Von Links: Sude Yesildag, Sude und Rabia Demirci und Elif Tunc Foto: Janina Link

Dass sich ihr Konzept derart schnell verbreiten würde, damit habe selbst Elif Tunc nicht gerechnet. „Es war erst einmal gar nicht geplant zu expandieren“, sagt sie. Doch das Feedback der Workshop-Teilnehmer lautete: ‚Ich brauche so etwas in meiner Stadt auch‘. Neben Rabia Demirci seien auch weitere Mitarbeiter von „Herzstück“ ehemalige Workshop-Teilnehmer, so Tunc. „Die Sude zum Beispiel – die kam zu mir in den Workshop und war auch direkt Feuer und Flamme.“ Und als Yesildag Tunc anschließend nach einem Minijob fragte, sagte diese direkt zu. „Ich hatte ja bereits während des Workshops Gelegenheit, um zu schauen. Passt die Chemie? Stimmt die Fingerfertigkeit?“

Mittlerweile gehört Yesildag fest zum „Herzstück“-Team. „Sie sprüht auch nur so über vor neuen Ideen“, sagt Tunc. Neulich zum Beispiel, da sei die 22-Jährige, die aktuell noch studiert, mit der Idee zu ihr gekommen, Workshops zum Thema Strukturpaste einzuführen. Tunc war begeistert. In Kürze soll das auch in Böblingen angeboten werden – an diesem Tag bringt Yesildag dem Team vor Ort bereits die Technik bei.

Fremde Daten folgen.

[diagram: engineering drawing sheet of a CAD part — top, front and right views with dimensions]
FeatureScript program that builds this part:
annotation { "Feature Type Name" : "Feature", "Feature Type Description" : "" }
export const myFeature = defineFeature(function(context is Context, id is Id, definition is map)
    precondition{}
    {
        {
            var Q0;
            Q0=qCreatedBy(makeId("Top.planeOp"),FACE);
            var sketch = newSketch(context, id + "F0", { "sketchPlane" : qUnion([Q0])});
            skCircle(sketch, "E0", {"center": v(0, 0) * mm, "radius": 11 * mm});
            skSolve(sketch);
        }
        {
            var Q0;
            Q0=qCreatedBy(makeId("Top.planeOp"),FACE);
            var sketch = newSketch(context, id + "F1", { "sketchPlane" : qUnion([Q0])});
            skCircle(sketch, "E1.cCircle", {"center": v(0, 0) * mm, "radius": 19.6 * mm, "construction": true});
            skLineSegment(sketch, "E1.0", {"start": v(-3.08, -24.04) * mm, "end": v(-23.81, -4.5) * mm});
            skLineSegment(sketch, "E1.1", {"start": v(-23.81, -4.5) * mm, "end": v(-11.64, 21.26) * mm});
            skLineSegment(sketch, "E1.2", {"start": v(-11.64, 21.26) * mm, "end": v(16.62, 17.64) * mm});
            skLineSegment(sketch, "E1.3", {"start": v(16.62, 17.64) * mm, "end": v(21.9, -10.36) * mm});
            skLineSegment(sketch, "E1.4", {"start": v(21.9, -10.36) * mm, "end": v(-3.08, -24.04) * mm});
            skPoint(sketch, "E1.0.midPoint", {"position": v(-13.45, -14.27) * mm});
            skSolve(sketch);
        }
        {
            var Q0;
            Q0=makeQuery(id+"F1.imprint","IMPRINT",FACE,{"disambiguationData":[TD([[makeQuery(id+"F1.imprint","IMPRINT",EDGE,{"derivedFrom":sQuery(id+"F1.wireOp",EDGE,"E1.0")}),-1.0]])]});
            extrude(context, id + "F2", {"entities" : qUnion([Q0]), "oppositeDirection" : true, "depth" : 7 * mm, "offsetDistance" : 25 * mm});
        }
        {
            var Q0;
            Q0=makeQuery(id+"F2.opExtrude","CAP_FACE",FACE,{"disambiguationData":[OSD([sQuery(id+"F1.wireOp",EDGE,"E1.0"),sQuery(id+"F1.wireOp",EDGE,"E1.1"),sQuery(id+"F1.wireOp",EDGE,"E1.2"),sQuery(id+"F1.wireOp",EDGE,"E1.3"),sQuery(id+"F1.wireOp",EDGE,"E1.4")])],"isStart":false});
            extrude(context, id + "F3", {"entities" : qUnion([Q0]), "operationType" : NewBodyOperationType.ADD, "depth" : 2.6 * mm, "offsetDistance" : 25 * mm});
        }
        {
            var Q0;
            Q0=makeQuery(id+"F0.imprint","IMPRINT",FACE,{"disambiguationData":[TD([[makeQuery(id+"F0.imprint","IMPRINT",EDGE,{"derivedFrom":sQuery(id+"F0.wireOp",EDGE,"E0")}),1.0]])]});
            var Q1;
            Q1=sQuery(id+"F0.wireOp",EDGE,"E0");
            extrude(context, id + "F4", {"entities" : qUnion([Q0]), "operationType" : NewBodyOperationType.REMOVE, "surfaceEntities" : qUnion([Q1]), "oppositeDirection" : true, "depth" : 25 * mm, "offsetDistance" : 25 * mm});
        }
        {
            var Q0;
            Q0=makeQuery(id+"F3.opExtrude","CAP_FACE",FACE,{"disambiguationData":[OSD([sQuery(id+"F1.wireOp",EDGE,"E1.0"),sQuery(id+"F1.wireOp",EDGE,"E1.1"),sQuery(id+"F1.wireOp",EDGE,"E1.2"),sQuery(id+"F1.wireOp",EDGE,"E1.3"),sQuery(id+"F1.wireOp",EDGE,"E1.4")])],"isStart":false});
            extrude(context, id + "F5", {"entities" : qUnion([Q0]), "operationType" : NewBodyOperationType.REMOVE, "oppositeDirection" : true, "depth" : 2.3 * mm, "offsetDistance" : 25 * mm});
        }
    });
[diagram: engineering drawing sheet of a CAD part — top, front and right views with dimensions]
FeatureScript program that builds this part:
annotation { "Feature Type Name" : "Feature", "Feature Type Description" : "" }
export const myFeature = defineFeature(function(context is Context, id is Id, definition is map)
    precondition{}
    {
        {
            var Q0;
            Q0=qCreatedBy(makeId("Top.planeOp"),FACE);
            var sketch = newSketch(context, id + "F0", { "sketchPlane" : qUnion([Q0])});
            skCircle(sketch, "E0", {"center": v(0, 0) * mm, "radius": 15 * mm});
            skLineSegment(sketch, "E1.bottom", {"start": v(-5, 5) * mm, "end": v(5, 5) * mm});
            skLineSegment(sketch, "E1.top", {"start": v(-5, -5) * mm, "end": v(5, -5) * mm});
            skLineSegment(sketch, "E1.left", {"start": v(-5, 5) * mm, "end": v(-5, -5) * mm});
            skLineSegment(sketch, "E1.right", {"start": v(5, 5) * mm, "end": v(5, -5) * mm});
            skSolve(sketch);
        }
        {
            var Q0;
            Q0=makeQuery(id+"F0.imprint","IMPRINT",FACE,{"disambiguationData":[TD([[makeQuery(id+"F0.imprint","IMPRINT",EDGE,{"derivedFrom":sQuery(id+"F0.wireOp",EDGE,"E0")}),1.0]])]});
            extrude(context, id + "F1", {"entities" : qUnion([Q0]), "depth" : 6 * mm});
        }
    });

Nach und nach sollen noch mehr Angebote in Böblingen Einzug erhalten

An den anderen „Herzstück“-Standorten werden längst nicht mehr nur Mosaike gefertigt – das kreative Angebot ist dort deutlich breiter aufgestellt. Einige dieser Angebote kommen auch nach Böblingen. In Dachau, München oder Senden können die Teilnehmerinnen bereits aus einer Vielzahl von Workshops wählen: Sie bemalen Handyhüllen, gestalten Keramik im farbenfrohen Stil traditioneller türkischer Seramik – ganz ohne Brennofen – oder lernen die Kunst der türkischen Glasmalerei kennen. Auch kreative Projekte mit Strukturpaste entstehen dort bereits.

Und Tunc und ihr Team haben noch einiges vor. „Das hört sich jetzt sehr hochgestochen an, aber wenn man es aussprechen kann, kann man es auch erreichen: Ich möchte der Jochen Schweizer der Kreativbranche sein“, sagt Tunc. Ihre Arbeitstage dauern derzeit oft mehr als 16 Stunden. Immerhin führen Tunc und ihr Mann das Unternehmen „quasi als Hobby“, wie sie selbst sagt – zusätzlich zu ihren regulären Berufen. Ob osmanische Mosaiklampen, traditioneller türkischer Kaffee oder das kleine Fläschchen Kolonya zur Begrüßung – „Herzstück“ bringt türkische Kultur mit viel Liebe zum Detail näher.

Im Laden in der Poststraße sind die Teilnehmer inzwischen bei Schritt zwei ihres Lampenprojekts angekommen: Das Mosaikmuster ist gelegt, nun werden die filigranen Steinchen mit Geduld und Präzision auf der Lampe festgeklebt. Danach folgt der letzte Schritt – eine spezielle Schütttechnik, mit der die bunten Perlen über die Lampe verteilt und fixiert werden. So entsteht ein leuchtendes Unikat. „Hier drin vergisst man gern mal die Zeit“, sagt Tunc – genau das ist Teil des Konzepts.